A stock broker may be a middle man between the stock exchange and therefore the trader. He facilitates the trades of the stock traders.

A peculiar feature of the stock exchange is that a trader can neither directly find the sellers if he wishes to shop for a stock, nor buyers if he wishes to sell his stock. The entire process of shopping for and selling the stock takes place through offices of the stock brokers.

Broadly speaking, there are two sorts of stock brokers. They’re full service stock brokers and discount stock brokers.

The full service stock brokers, because the name suggests, provide an entire range of brokerage services. They supply advice to their clients about which stocks to shop for or sell. They advise the traders about when to shop for or sell stock and the way long to carry it.


Full service brokers provide education to their clients about the entire process of stock trading. You’ll read tutorials about the varied aspects of stock trading, the stock trading lingo, bear and bull markets then on.

The websites of the complete service stock brokers have research tools and research facilities for the clients. These research tools contain symbol finders, news flashes, charts for analytical and fundamental research. The stock brokers also send news letters to their clients about the newest stock exchange trends which help to predict the stock exchange movements.

All these facilities provided by the complete service stock brokers accompany a price. Full service stock brokers charge the very best commission rates within the industry.

If you're a replacement entrant to the stock exchange, you want to choose the services of a full service stock broker. As a "newbie", you are doing not possess the specified knowledge, confidence and expertise available trading.

The second sort of stock brokers is discount brokers. Because the name suggests the discount brokers give discount on their commissions. Their commissions are less than those charged by the complete service brokers.

The reason why the discount brokers charge lower commission is that they are doing not offer trading advice and similar other facilities to their clients like research and analysis tools.

A discount broker just performs one task. He executes the client's trade command, buy or sell orders and limit or stop the order of losses. There are not any trading recommendations, no hot tips.

Those who are looking for discount brokerage services are generally experienced traders. They skills to require their own trading decisions.

The least expensive brokers are the web stock brokers. Online stock brokers don't incur many overhead charges. They can, therefore, pay a lower commission on their services.

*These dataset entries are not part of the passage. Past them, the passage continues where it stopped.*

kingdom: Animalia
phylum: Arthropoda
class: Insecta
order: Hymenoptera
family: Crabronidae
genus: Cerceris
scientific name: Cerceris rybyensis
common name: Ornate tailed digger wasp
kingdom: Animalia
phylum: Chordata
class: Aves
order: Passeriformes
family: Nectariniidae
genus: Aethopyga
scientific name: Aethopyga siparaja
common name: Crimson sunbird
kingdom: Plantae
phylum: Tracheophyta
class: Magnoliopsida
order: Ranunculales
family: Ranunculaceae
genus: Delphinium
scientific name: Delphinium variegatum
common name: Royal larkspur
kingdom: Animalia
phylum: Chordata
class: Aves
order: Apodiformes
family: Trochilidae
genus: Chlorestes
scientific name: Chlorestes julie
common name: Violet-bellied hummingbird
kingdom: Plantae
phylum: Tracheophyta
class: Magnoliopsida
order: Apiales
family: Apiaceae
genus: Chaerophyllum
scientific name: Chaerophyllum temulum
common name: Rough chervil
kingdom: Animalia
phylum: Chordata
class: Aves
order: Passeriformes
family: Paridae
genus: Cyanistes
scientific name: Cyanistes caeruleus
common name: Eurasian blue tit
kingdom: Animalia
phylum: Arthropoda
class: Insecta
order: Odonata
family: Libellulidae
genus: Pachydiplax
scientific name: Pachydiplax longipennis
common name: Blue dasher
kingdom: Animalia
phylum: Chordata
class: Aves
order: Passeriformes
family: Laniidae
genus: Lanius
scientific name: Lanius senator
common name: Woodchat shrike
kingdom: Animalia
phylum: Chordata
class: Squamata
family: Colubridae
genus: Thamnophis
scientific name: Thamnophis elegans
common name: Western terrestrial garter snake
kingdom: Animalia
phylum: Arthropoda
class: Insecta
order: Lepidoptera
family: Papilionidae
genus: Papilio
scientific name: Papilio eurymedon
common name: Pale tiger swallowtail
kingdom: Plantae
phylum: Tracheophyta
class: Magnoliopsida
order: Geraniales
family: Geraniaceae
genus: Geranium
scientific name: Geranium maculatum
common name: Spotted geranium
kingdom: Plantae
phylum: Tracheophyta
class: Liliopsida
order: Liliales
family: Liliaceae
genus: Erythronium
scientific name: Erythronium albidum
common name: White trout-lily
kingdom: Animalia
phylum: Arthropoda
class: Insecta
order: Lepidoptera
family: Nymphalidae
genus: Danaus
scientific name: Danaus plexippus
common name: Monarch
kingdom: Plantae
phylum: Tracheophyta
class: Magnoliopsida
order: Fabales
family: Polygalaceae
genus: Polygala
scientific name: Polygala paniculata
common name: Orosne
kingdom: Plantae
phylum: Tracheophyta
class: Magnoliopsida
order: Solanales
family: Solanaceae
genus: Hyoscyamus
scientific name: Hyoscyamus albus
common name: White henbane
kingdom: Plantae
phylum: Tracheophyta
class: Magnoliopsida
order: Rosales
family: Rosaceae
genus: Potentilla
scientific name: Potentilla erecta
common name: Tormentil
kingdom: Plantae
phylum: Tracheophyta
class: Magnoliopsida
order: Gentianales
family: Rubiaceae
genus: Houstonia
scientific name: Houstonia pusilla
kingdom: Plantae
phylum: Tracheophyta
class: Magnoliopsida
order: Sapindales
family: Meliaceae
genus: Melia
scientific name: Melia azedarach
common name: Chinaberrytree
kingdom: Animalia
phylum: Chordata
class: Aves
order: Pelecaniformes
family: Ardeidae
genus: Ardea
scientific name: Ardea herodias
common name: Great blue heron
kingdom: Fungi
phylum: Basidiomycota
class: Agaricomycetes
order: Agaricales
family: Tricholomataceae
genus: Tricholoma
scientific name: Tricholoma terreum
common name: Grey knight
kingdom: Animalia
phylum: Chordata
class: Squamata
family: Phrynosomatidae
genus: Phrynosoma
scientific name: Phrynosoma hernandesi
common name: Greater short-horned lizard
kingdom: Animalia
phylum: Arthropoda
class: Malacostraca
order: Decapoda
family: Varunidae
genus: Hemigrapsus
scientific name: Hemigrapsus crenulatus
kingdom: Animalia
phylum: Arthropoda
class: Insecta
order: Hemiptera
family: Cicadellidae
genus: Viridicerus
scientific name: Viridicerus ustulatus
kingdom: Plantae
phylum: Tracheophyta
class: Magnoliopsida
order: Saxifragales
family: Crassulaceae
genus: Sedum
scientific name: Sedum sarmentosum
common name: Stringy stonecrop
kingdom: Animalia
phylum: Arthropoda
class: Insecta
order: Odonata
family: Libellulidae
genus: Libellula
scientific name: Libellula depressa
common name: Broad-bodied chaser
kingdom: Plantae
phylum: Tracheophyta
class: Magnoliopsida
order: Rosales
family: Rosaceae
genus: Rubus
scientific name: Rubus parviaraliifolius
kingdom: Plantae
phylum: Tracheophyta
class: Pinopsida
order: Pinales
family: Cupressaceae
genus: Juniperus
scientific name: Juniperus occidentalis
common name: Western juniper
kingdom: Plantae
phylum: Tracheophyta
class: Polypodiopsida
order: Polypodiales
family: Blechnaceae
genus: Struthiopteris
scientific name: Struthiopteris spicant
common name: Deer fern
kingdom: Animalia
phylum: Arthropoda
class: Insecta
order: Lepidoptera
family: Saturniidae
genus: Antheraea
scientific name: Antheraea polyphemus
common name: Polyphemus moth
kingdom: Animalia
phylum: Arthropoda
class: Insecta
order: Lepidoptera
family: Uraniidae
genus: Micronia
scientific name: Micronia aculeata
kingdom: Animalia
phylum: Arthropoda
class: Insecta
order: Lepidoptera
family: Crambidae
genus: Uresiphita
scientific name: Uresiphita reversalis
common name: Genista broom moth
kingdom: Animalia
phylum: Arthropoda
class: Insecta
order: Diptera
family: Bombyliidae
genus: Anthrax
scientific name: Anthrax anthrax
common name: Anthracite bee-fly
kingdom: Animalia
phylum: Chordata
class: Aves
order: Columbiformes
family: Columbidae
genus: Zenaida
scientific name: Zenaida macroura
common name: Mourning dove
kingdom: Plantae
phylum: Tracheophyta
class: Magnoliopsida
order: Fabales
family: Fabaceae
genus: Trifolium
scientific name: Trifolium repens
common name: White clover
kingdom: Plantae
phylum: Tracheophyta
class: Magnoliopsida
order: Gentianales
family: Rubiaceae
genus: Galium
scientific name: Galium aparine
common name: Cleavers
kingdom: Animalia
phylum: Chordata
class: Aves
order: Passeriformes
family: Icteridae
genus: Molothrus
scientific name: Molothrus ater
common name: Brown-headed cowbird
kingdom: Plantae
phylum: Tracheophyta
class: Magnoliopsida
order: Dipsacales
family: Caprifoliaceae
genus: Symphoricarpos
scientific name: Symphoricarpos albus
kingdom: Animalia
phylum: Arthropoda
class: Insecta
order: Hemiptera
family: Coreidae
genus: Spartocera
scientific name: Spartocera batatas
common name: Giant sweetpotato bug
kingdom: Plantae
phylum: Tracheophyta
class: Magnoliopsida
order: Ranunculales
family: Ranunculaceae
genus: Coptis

Since it's easier to line up online brokerage firms, many brokers have jumped into the market. There’s an enormous competition; therefore the commission rates are lower in online stock trading.

Stock brokers generally offer two sorts of accounts to their members.

One is 'cash account'. In brokerage account, you're offered no credit. You’ve got to pay full amount once you buy a stock.

The other sort of account is 'margin account'. You’ll buy a stock on margin. You are doing not need to pay the complete price of the stock. The stock broker allows you to pay a particular percentage of the worth of the stock. The remaining price is paid by the brokerage.

The amount of margin varies from broker to broker "but the margin must be protected by the worth of the client's portfolio. If the portfolio falls below a specified amount the investor will need to add more funds or sell some stock."

It must, however, be noted that since margin accounts enable the investors to shop for more stock, they'll make greater profits or suffer higher losses. Margin accounts, therefore, aren't recommended for the new and inexperienced traders.